Organisasi kesehatan global Vital Strategies mendorong Kota Pontianak menjadi daerah percontohan dalam pengendalian tembakau dan penerapan Kawasan Tanpa Rokok (KTR) di Indonesia. Dukungan itu disampaikan usai pertemuan antara perwakilan Vital Strategies dengan Pemerintah Kota Pontianak, Kamis (11/6/2026).
Director of Tobacco Control Program Vital Strategies Asia-Pacific Office, Tara Singh Bam menilai Pontianak memiliki modal kuat untuk menjadi contoh bagi daerah lain dalam menciptakan lingkungan yang lebih sehat dan ramah anak. Menurut Tara, komitmen pemerintah daerah dalam memperkuat kebijakan kesehatan masyarakat menjadi salah satu alasan Pontianak dipandang strategis untuk pengembangan program pengendalian tembakau.
"Merokok merupakan salah satu faktor risiko utama berbagai penyakit serius seperti kanker dan tuberkulosis. Karena itu, perlindungan anak-anak dari bahaya tembakau menjadi fokus utama yang kami diskusikan," kata Tara usai bertemu Wali Kota Pontianak Edi Rusdi Kamtono.
ADVERTISEMENT
SCROLL TO CONTINUE WITH CONTENT
Dalam pertemuan tersebut, sejumlah agenda dibahas. Mulai dari penguatan implementasi KTR, pelarangan iklan produk tembakau, hingga upaya memastikan ruang publik dalam ruangan bebas dari paparan asap rokok.
Tara mengatakan Pontianak memiliki posisi strategis dari sisi pemerintahan, ekonomi, dan sosial sehingga keberhasilan kebijakan yang diterapkan berpotensi menjadi model bagi daerah lain.

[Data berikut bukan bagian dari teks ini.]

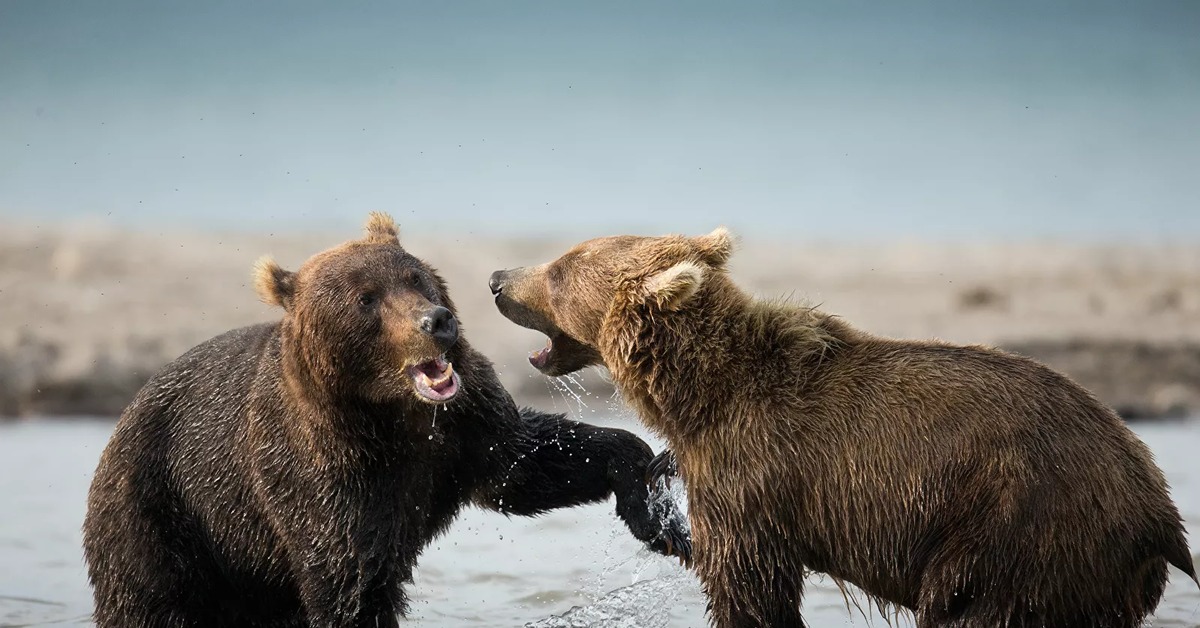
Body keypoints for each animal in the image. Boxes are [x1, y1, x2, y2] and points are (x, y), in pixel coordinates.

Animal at [84, 213, 691, 624]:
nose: (437, 321)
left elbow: (528, 464)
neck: (394, 414)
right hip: (162, 521)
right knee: (150, 602)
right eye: (366, 299)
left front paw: (659, 512)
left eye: (417, 279)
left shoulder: (465, 429)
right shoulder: (323, 477)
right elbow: (352, 584)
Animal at [489, 229, 1200, 628]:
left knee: (970, 611)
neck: (698, 398)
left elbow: (749, 587)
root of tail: (1159, 509)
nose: (497, 277)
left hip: (1016, 528)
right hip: (1088, 571)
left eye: (559, 269)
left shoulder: (752, 475)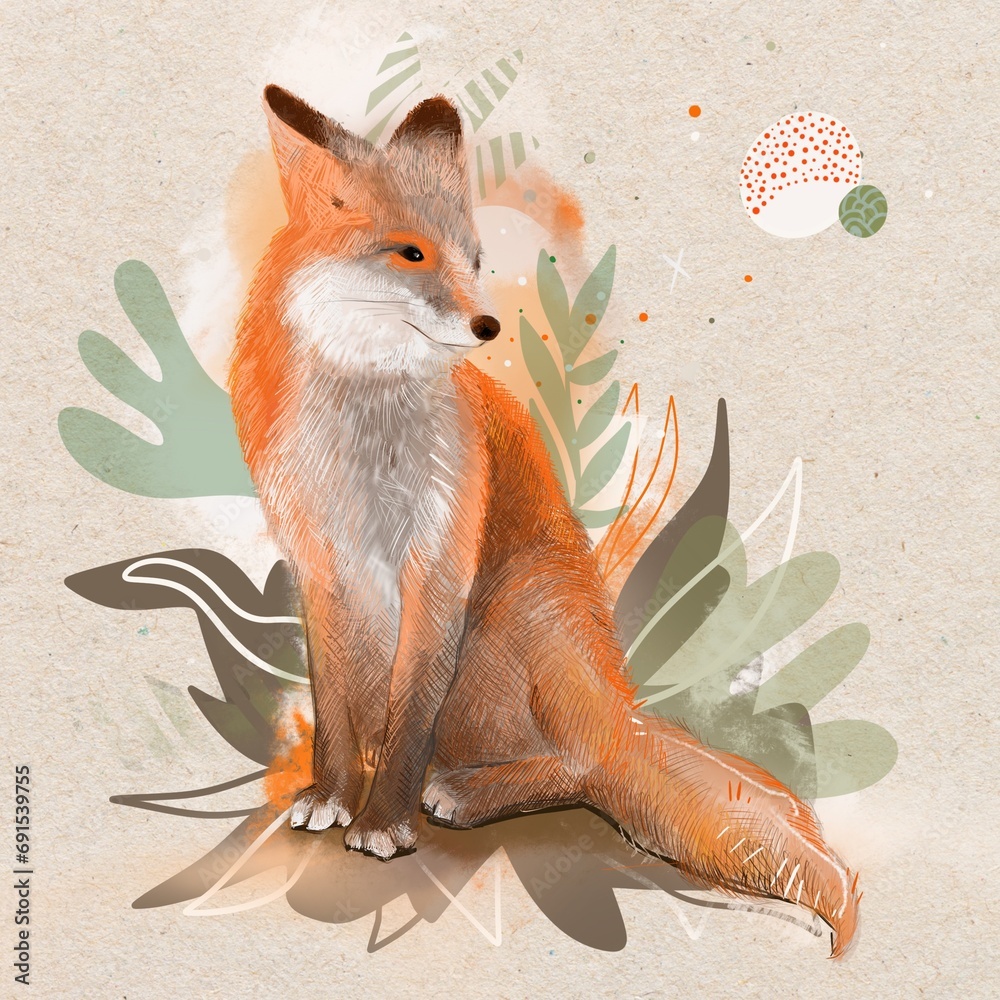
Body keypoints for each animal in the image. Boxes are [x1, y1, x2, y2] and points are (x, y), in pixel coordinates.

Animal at [228, 84, 861, 958]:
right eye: (412, 254)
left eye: (474, 261)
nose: (488, 327)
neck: (362, 438)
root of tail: (618, 705)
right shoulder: (322, 563)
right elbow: (335, 704)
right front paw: (333, 792)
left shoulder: (440, 558)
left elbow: (409, 712)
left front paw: (384, 823)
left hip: (510, 616)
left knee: (575, 768)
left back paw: (464, 792)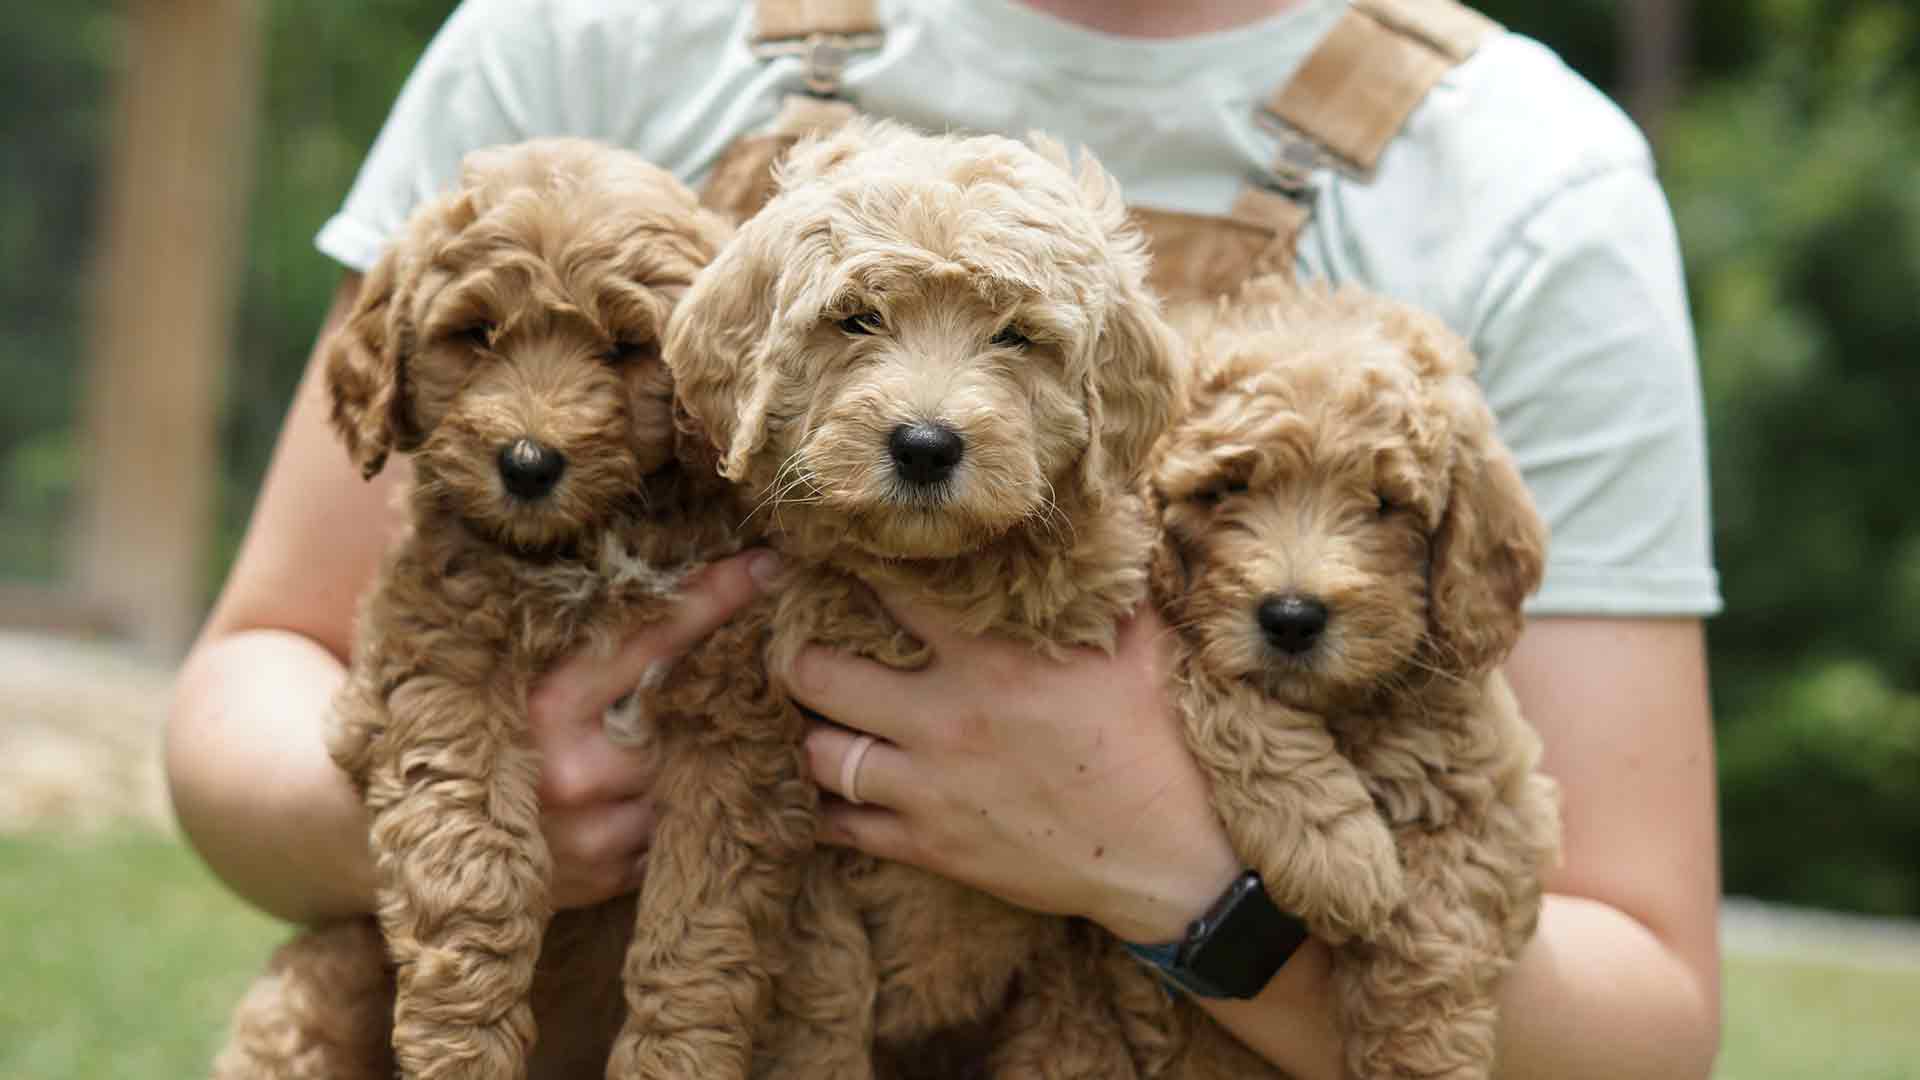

"Keberhasilan yang dicapai Pontianak berpotensi direplikasi oleh daerah lain di Indonesia. Salah satu contohnya adalah regulasi Kawasan Tanpa Rokok yang dimiliki Pontianak dan telah menjadi rujukan bagi sejumlah kota dan kabupaten lainnya," ujarnya.
Ia menambahkan keberhasilan penerapan KTR tidak hanya bergantung pada regulasi, tetapi juga memerlukan dukungan seluruh organisasi perangkat daerah, fasilitas kesehatan, serta partisipasi aktif masyarakat.
"Implementasi KTR harus melibatkan seluruh organisasi perangkat daerah, didukung koordinasi lintas sektor yang kuat, serta partisipasi aktif puskesmas dan masyarakat," katanya.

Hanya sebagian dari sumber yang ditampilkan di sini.